Processing pipeline details
fcdproc is comprised of 3 levels: Preprocessing, Modeling, and Detection
Preprocessing of structural MRI
The anatomical sub-workflow expects 3 MRI contrasts as its inputs (T1, T2, and FALIR). then it performs the follwoing steps:
T1 axialization with respect to TT_N27 template
placed under $bids_dir/__files/TT_N27.nii
T2 and FLAIR coregistration to T1
subject specific intensity normalization
feature generation
surface reconstruction (fs-suma)-details in the follwoing section
surface feature normalization
Note
for FCD positive patients who have their fcd_mask dervied from the original input T1, please place them under $bids_dir/mask/$subject_id/fcd.msk.nii. The single subject workflow would then coregisters the input T1 to the axialized T1, apply the transformation metrix to the fcd.msk.nii to get it in alignment with T1 and then maps them from volume domain to surface domain.
The fs-suma workflow perform freesurfer’s reconall to reconstruct the brain surface from T1 and T2 structural images.
If enabled, several steps in the fcdproc pipeline are added or replaced.

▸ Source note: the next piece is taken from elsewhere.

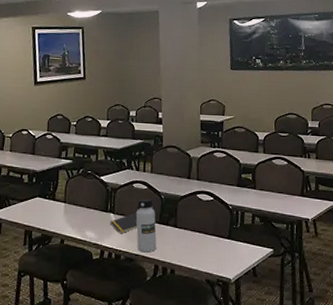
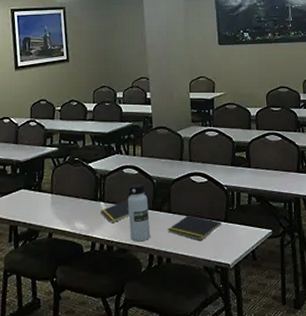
notepad: none [173,230,226,255] -> present [168,215,222,241]

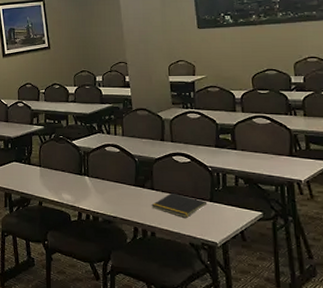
notepad: present [100,201,129,224] -> none [85,176,113,197]
water bottle: present [127,183,151,242] -> none [110,161,135,215]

All surface reconstruction may be disabled with the --fs_no_reconall
flag.
In order to bypass reconstruction in fcdproc, place existing reconstructed
subjects in <output dir>/freesurfer
prior to the run, or specify an external
subjects directory with the --fs_subjects_dir
flag.
fcdproc will perform any missing recon-all
steps, and continue with SUMA to convert
the cortical surface into AFNI-based fromat.
Normative Modeling
We perfrom the following steps to train our FCD-detector model:
dimensionality reduction of the initial feature vectors across HVs to components required to explain 90% of the variance
PCA
iterative non-linear gaussianization to obtain a multivariate normal distribution of features
GAUSS
surface-based smoothing and averaging of features across HVs at each vertex on the gray-white junction surface
control_avg
The same features were computed at each vertex within the training FCD masks in MRI+ patients to generate a normalized average FCD feature vector
fcd_detector
FCD Lesion Detection
At this step, smoothed normalized features at each vertex were projected onto the FCD average unit vector, allowing for estimation of similarity to FCDs, then corrected for the expected appearance at each vertex.